- **読解文**
================

コロナ禍における顧客自身の価値観・行動の変容
2020年1月に日本国内で第1例目の新型コロナウイルス感染症の発表があってから早くも1年以上が過ぎたが、この1年間はこれまでの生活やビジネスなどを大きく変えるものとなった。
人々の変化は、EYが調査した「新型コロナウイルス感染症による国内消費者の行動変容調査」の結果からも明らかだ。2020年4月の緊急事態宣言以降、在宅勤務が一般化し、自宅で過ごす機会が大幅に増えるなど、消費に対する価値観や企業に対する価値観が大きく変化し、企業経営は苦境に立たされている。
帝国データバンクの発表によれば、コロナ禍に約82%の企業が現状もしくは、将来の経営状況の悪化を認識している。日本能率協会の2020年の調査結果によれば、新型コロナウイルス感染症拡大による事業への影響について、90%以上の企業が、国内営業・販売について「大きな影響があった」「影響があった」「やや影響があった」と回答している(図1)。

================

- **分析用データ**
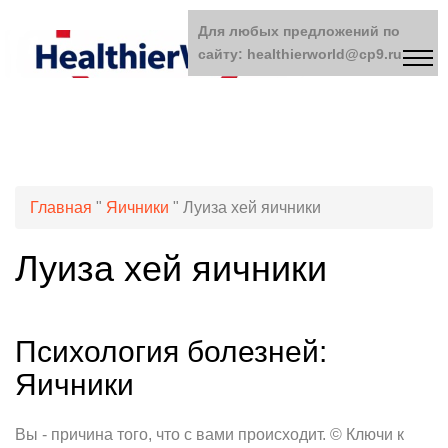
Для любых предложений по
сайту: healthierworld@cp9.ru
Главная
"
Яичники
"
Луиза хей яичники
Луиза хей яичники
Психология болезней:
Яичники
Вы - причина того, что с вами происходит. © Ключи к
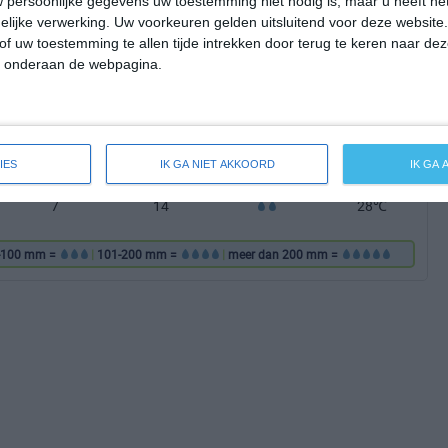
 persoonlijke gegevens uw toestemming niet nodig is, maar u heeft h
6
17
29℃
lijke verwerking. Uw voorkeuren gelden uitsluitend voor deze website
of uw toestemming te allen tijde intrekken door terug te keren naar deze
" onderaan de webpagina.
6
18
29℃
5
20
29℃
6
18
29℃
IES
IK GA NIET AKKOORD
IK GA
7
14
28℃
-100 mm =
|
101-200 mm =
|
meer dan 200 mm =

================

- **課題一覧**
**1)** コロナ禍での顧客の変容についての文章によれば、帝国データバンクの発表で、現状もしくは将来の経営状況の悪化を認識している企業はおよそ何%か。
**2)** コロナ禍での顧客の変容についての文章を、最後の文の後から書き進めよ。

- **解答**
**1)** 約82%

**2)**
これらの影響は、業種業界によって多少異なっているが、総じて営業・販売において新型コロナウイルス感染症の影響がビジネスに暗い影を落としていることが読みとれる。
たとえば、某生命保険企業では、700ヵ所以上の営業拠点が休業となり、営業職員約2万人近くが営業の自粛を与儀なくされた。また、製薬業界では、コロナ禍において病院への訪問規制が行われ、従来型の訪問営業による活動を行うことができなくなった。
しかしこのような環境下において、生命保険業界では、対面型の営業を主体としてきたこれまでの常識を打ち破り、オンライン型(非対面・非訪問型)の販売を始めた企業も出てきている。また社会情報サービスの調査によれば、製薬業界では「MRの訪問規制について、メールやWebで代替えしているため困っていないとする医師が7割と多いが、コロナウィルス感染と関係ない医薬品の情報が入手できないなどの不便さを感じている医師が3割存在する」と、従来型の営業・販売モデルを継続させる必要が必ずしもないという結果が浮き彫りとなってきている。
保険業界や製薬業界の例にあるように、コロナ禍では顧客自身の価値観や行動変容が進んだ。つまり、顧客との接点でもある「営業・販売」は変革を与儀なくされ、顧客接点の見直しは避けられないのである。